Exercise brief: The data below is to be copied exactly, line by line.
········
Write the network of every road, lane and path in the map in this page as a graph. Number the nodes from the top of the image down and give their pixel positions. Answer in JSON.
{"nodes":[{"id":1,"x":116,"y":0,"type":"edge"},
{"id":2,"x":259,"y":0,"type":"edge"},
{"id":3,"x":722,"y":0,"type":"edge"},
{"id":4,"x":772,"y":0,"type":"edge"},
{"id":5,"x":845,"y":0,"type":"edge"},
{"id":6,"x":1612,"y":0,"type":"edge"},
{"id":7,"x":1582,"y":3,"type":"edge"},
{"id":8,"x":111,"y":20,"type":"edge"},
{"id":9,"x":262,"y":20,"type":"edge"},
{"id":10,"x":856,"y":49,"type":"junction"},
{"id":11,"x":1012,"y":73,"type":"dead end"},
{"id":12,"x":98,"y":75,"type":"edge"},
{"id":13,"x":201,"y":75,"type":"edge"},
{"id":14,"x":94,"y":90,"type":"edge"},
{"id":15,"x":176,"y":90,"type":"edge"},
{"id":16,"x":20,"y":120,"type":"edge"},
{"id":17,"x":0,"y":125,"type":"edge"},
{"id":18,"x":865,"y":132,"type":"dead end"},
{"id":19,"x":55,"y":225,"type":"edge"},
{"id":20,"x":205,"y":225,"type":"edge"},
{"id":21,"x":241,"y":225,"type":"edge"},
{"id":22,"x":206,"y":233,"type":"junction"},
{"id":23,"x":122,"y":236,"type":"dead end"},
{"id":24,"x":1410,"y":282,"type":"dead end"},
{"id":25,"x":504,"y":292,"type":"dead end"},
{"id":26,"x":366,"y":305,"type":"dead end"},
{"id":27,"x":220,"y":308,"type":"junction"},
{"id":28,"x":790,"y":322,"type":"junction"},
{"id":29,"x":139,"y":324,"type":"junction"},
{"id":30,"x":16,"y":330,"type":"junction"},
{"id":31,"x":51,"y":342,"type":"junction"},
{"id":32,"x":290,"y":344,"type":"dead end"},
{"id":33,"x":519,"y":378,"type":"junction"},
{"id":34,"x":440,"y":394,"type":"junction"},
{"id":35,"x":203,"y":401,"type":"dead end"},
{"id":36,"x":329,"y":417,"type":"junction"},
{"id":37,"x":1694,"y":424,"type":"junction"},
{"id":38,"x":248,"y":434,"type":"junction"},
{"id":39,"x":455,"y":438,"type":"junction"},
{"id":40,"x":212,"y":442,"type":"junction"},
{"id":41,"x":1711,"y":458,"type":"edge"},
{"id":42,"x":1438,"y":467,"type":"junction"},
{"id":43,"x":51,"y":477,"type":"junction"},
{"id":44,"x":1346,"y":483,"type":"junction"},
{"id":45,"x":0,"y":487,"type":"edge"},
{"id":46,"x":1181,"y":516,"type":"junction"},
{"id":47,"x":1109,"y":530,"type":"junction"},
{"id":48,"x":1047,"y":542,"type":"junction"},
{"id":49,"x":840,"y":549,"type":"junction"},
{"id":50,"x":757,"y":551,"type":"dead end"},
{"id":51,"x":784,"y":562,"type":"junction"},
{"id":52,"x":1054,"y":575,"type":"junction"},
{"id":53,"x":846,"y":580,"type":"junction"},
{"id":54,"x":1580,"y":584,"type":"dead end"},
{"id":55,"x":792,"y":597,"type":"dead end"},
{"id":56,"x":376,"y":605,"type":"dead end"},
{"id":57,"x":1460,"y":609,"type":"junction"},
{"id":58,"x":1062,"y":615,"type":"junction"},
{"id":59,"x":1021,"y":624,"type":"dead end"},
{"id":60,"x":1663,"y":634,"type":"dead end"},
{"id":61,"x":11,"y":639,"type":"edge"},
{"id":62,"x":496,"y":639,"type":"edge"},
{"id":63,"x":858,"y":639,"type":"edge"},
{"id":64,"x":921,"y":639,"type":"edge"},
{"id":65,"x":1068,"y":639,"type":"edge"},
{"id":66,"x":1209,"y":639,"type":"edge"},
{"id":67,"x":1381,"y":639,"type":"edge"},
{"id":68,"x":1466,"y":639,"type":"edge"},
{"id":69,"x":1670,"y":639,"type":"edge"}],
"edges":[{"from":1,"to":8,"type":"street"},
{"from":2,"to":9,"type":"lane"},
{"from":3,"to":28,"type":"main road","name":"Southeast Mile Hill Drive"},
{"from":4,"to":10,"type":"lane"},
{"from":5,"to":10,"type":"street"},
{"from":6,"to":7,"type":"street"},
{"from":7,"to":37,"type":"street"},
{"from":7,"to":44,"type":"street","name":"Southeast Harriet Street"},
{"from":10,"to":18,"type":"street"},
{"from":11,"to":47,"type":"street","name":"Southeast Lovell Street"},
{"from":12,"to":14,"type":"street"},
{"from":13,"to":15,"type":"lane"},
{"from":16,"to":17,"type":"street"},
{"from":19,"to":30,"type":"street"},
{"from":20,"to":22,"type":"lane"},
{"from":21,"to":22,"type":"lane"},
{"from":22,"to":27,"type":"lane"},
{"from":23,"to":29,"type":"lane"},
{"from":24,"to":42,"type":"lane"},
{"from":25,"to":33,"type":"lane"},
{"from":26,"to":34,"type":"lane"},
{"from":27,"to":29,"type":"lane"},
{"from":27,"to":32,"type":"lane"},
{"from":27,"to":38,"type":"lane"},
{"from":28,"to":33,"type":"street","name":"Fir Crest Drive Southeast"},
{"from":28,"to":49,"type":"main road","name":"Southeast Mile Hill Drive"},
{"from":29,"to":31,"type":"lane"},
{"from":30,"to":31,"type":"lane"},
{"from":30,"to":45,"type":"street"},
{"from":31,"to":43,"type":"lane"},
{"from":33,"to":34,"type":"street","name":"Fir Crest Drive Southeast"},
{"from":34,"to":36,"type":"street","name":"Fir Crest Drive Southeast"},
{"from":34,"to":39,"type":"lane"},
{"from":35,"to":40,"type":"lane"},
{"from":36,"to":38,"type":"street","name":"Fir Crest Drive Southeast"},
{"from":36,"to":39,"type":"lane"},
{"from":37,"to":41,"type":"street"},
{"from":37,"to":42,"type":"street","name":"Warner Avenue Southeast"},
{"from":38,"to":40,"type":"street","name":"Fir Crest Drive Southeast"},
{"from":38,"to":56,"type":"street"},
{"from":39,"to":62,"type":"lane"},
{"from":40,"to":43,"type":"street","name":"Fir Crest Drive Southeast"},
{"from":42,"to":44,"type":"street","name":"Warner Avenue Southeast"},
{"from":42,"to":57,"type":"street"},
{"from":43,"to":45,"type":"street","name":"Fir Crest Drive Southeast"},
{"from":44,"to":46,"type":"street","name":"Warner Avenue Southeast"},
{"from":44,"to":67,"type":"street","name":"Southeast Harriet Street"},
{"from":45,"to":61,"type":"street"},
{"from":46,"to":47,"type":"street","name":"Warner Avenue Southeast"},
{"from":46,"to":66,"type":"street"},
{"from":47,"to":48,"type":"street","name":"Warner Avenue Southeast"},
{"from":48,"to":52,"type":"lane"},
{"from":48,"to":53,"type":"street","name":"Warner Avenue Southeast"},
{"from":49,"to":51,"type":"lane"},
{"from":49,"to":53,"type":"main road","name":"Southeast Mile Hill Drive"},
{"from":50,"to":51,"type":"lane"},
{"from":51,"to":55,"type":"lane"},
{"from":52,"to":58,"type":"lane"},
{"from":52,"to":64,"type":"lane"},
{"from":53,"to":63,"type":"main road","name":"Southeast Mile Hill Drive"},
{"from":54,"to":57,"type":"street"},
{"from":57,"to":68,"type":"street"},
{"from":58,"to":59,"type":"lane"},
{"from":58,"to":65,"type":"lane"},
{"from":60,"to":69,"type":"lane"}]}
········
Reply to the task:
Write the network of every road, lane and path in the map in this page as a graph. Number the nodes from the top of the image down and give their pixel positions. Answer in JSON.
{"nodes":[{"id":1,"x":116,"y":0,"type":"edge"},
{"id":2,"x":259,"y":0,"type":"edge"},
{"id":3,"x":722,"y":0,"type":"edge"},
{"id":4,"x":772,"y":0,"type":"edge"},
{"id":5,"x":845,"y":0,"type":"edge"},
{"id":6,"x":1612,"y":0,"type":"edge"},
{"id":7,"x":1582,"y":3,"type":"edge"},
{"id":8,"x":111,"y":20,"type":"edge"},
{"id":9,"x":262,"y":20,"type":"edge"},
{"id":10,"x":856,"y":49,"type":"junction"},
{"id":11,"x":1012,"y":73,"type":"dead end"},
{"id":12,"x":98,"y":75,"type":"edge"},
{"id":13,"x":201,"y":75,"type":"edge"},
{"id":14,"x":94,"y":90,"type":"edge"},
{"id":15,"x":176,"y":90,"type":"edge"},
{"id":16,"x":20,"y":120,"type":"edge"},
{"id":17,"x":0,"y":125,"type":"edge"},
{"id":18,"x":865,"y":132,"type":"dead end"},
{"id":19,"x":55,"y":225,"type":"edge"},
{"id":20,"x":205,"y":225,"type":"edge"},
{"id":21,"x":241,"y":225,"type":"edge"},
{"id":22,"x":206,"y":233,"type":"junction"},
{"id":23,"x":122,"y":236,"type":"dead end"},
{"id":24,"x":1410,"y":282,"type":"dead end"},
{"id":25,"x":504,"y":292,"type":"dead end"},
{"id":26,"x":366,"y":305,"type":"dead end"},
{"id":27,"x":220,"y":308,"type":"junction"},
{"id":28,"x":790,"y":322,"type":"junction"},
{"id":29,"x":139,"y":324,"type":"junction"},
{"id":30,"x":16,"y":330,"type":"junction"},
{"id":31,"x":51,"y":342,"type":"junction"},
{"id":32,"x":290,"y":344,"type":"dead end"},
{"id":33,"x":519,"y":378,"type":"junction"},
{"id":34,"x":440,"y":394,"type":"junction"},
{"id":35,"x":203,"y":401,"type":"dead end"},
{"id":36,"x":329,"y":417,"type":"junction"},
{"id":37,"x":1694,"y":424,"type":"junction"},
{"id":38,"x":248,"y":434,"type":"junction"},
{"id":39,"x":455,"y":438,"type":"junction"},
{"id":40,"x":212,"y":442,"type":"junction"},
{"id":41,"x":1711,"y":458,"type":"edge"},
{"id":42,"x":1438,"y":467,"type":"junction"},
{"id":43,"x":51,"y":477,"type":"junction"},
{"id":44,"x":1346,"y":483,"type":"junction"},
{"id":45,"x":0,"y":487,"type":"edge"},
{"id":46,"x":1181,"y":516,"type":"junction"},
{"id":47,"x":1109,"y":530,"type":"junction"},
{"id":48,"x":1047,"y":542,"type":"junction"},
{"id":49,"x":840,"y":549,"type":"junction"},
{"id":50,"x":757,"y":551,"type":"dead end"},
{"id":51,"x":784,"y":562,"type":"junction"},
{"id":52,"x":1054,"y":575,"type":"junction"},
{"id":53,"x":846,"y":580,"type":"junction"},
{"id":54,"x":1580,"y":584,"type":"dead end"},
{"id":55,"x":792,"y":597,"type":"dead end"},
{"id":56,"x":376,"y":605,"type":"dead end"},
{"id":57,"x":1460,"y":609,"type":"junction"},
{"id":58,"x":1062,"y":615,"type":"junction"},
{"id":59,"x":1021,"y":624,"type":"dead end"},
{"id":60,"x":1663,"y":634,"type":"dead end"},
{"id":61,"x":11,"y":639,"type":"edge"},
{"id":62,"x":496,"y":639,"type":"edge"},
{"id":63,"x":858,"y":639,"type":"edge"},
{"id":64,"x":921,"y":639,"type":"edge"},
{"id":65,"x":1068,"y":639,"type":"edge"},
{"id":66,"x":1209,"y":639,"type":"edge"},
{"id":67,"x":1381,"y":639,"type":"edge"},
{"id":68,"x":1466,"y":639,"type":"edge"},
{"id":69,"x":1670,"y":639,"type":"edge"}],
"edges":[{"from":1,"to":8,"type":"street"},
{"from":2,"to":9,"type":"lane"},
{"from":3,"to":28,"type":"main road","name":"Southeast Mile Hill Drive"},
{"from":4,"to":10,"type":"lane"},
{"from":5,"to":10,"type":"street"},
{"from":6,"to":7,"type":"street"},
{"from":7,"to":37,"type":"street"},
{"from":7,"to":44,"type":"street","name":"Southeast Harriet Street"},
{"from":10,"to":18,"type":"street"},
{"from":11,"to":47,"type":"street","name":"Southeast Lovell Street"},
{"from":12,"to":14,"type":"street"},
{"from":13,"to":15,"type":"lane"},
{"from":16,"to":17,"type":"street"},
{"from":19,"to":30,"type":"street"},
{"from":20,"to":22,"type":"lane"},
{"from":21,"to":22,"type":"lane"},
{"from":22,"to":27,"type":"lane"},
{"from":23,"to":29,"type":"lane"},
{"from":24,"to":42,"type":"lane"},
{"from":25,"to":33,"type":"lane"},
{"from":26,"to":34,"type":"lane"},
{"from":27,"to":29,"type":"lane"},
{"from":27,"to":32,"type":"lane"},
{"from":27,"to":38,"type":"lane"},
{"from":28,"to":33,"type":"street","name":"Fir Crest Drive Southeast"},
{"from":28,"to":49,"type":"main road","name":"Southeast Mile Hill Drive"},
{"from":29,"to":31,"type":"lane"},
{"from":30,"to":31,"type":"lane"},
{"from":30,"to":45,"type":"street"},
{"from":31,"to":43,"type":"lane"},
{"from":33,"to":34,"type":"street","name":"Fir Crest Drive Southeast"},
{"from":34,"to":36,"type":"street","name":"Fir Crest Drive Southeast"},
{"from":34,"to":39,"type":"lane"},
{"from":35,"to":40,"type":"lane"},
{"from":36,"to":38,"type":"street","name":"Fir Crest Drive Southeast"},
{"from":36,"to":39,"type":"lane"},
{"from":37,"to":41,"type":"street"},
{"from":37,"to":42,"type":"street","name":"Warner Avenue Southeast"},
{"from":38,"to":40,"type":"street","name":"Fir Crest Drive Southeast"},
{"from":38,"to":56,"type":"street"},
{"from":39,"to":62,"type":"lane"},
{"from":40,"to":43,"type":"street","name":"Fir Crest Drive Southeast"},
{"from":42,"to":44,"type":"street","name":"Warner Avenue Southeast"},
{"from":42,"to":57,"type":"street"},
{"from":43,"to":45,"type":"street","name":"Fir Crest Drive Southeast"},
{"from":44,"to":46,"type":"street","name":"Warner Avenue Southeast"},
{"from":44,"to":67,"type":"street","name":"Southeast Harriet Street"},
{"from":45,"to":61,"type":"street"},
{"from":46,"to":47,"type":"street","name":"Warner Avenue Southeast"},
{"from":46,"to":66,"type":"street"},
{"from":47,"to":48,"type":"street","name":"Warner Avenue Southeast"},
{"from":48,"to":52,"type":"lane"},
{"from":48,"to":53,"type":"street","name":"Warner Avenue Southeast"},
{"from":49,"to":51,"type":"lane"},
{"from":49,"to":53,"type":"main road","name":"Southeast Mile Hill Drive"},
{"from":50,"to":51,"type":"lane"},
{"from":51,"to":55,"type":"lane"},
{"from":52,"to":58,"type":"lane"},
{"from":52,"to":64,"type":"lane"},
{"from":53,"to":63,"type":"main road","name":"Southeast Mile Hill Drive"},
{"from":54,"to":57,"type":"street"},
{"from":57,"to":68,"type":"street"},
{"from":58,"to":59,"type":"lane"},
{"from":58,"to":65,"type":"lane"},
{"from":60,"to":69,"type":"lane"}]}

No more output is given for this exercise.